Circuit design data
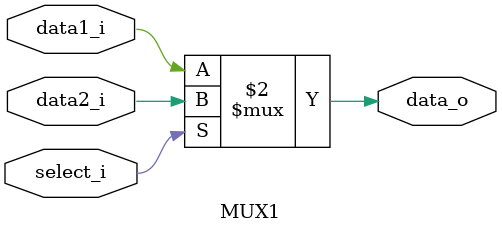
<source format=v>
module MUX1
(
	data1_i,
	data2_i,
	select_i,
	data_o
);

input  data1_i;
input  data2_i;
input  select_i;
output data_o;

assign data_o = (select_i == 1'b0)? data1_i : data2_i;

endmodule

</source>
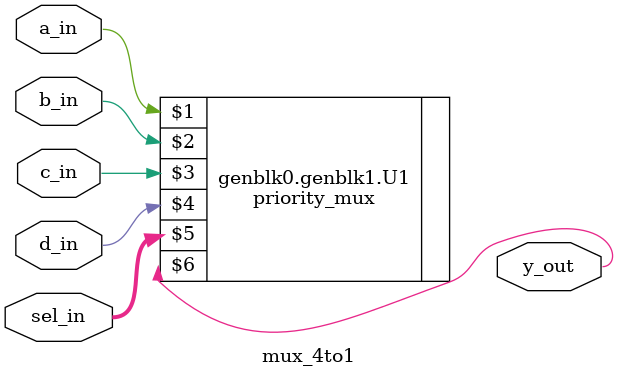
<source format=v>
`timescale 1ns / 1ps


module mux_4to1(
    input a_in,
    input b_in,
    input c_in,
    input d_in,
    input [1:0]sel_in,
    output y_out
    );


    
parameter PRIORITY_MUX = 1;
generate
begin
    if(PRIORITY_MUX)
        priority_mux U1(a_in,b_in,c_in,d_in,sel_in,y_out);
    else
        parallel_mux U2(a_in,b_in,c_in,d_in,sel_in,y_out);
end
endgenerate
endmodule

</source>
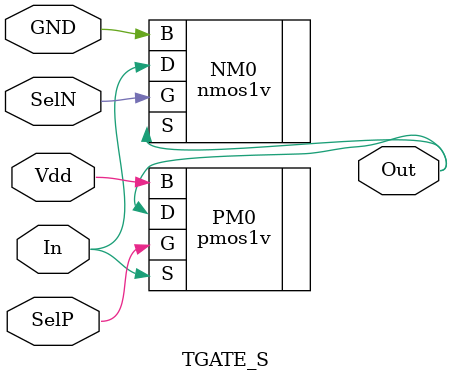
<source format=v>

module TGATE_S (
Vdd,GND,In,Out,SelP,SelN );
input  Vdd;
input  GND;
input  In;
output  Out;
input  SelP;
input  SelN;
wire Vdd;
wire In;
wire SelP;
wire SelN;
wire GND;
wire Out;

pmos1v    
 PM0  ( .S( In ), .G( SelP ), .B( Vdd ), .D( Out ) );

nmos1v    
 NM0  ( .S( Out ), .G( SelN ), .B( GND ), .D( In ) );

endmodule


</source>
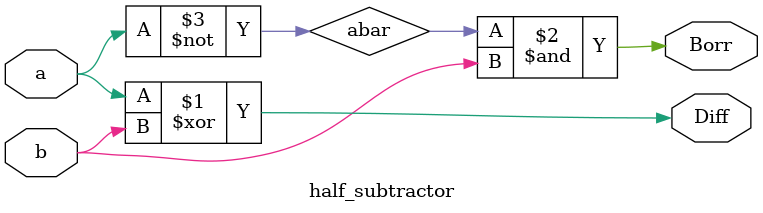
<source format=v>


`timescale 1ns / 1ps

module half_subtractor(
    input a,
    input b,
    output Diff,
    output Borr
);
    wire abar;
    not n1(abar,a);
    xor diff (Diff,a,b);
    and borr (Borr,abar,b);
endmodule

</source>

▶ [WHAT YOU WILL DO]: All of the entries must be reproduced exactly, apart from the pictures, which are to be dropped.

▶ [ANSWER SPACE]:
<source format=v>
module MUX1
(
	data1_i,
	data2_i,
	select_i,
	data_o
);

input  data1_i;
input  data2_i;
input  select_i;
output data_o;

assign data_o = (select_i == 1'b0)? data1_i : data2_i;

endmodule

</source>
<source format=v>
`timescale 1ns / 1ps


module mux_4to1(
    input a_in,
    input b_in,
    input c_in,
    input d_in,
    input [1:0]sel_in,
    output y_out
    );


    
parameter PRIORITY_MUX = 1;
generate
begin
    if(PRIORITY_MUX)
        priority_mux U1(a_in,b_in,c_in,d_in,sel_in,y_out);
    else
        parallel_mux U2(a_in,b_in,c_in,d_in,sel_in,y_out);
end
endgenerate
endmodule

</source>
<source format=v>

module TGATE_S (
Vdd,GND,In,Out,SelP,SelN );
input  Vdd;
input  GND;
input  In;
output  Out;
input  SelP;
input  SelN;
wire Vdd;
wire In;
wire SelP;
wire SelN;
wire GND;
wire Out;

pmos1v    
 PM0  ( .S( In ), .G( SelP ), .B( Vdd ), .D( Out ) );

nmos1v    
 NM0  ( .S( Out ), .G( SelN ), .B( GND ), .D( In ) );

endmodule


</source>
<source format=v>


`timescale 1ns / 1ps

module half_subtractor(
    input a,
    input b,
    output Diff,
    output Borr
);
    wire abar;
    not n1(abar,a);
    xor diff (Diff,a,b);
    and borr (Borr,abar,b);
endmodule

</source>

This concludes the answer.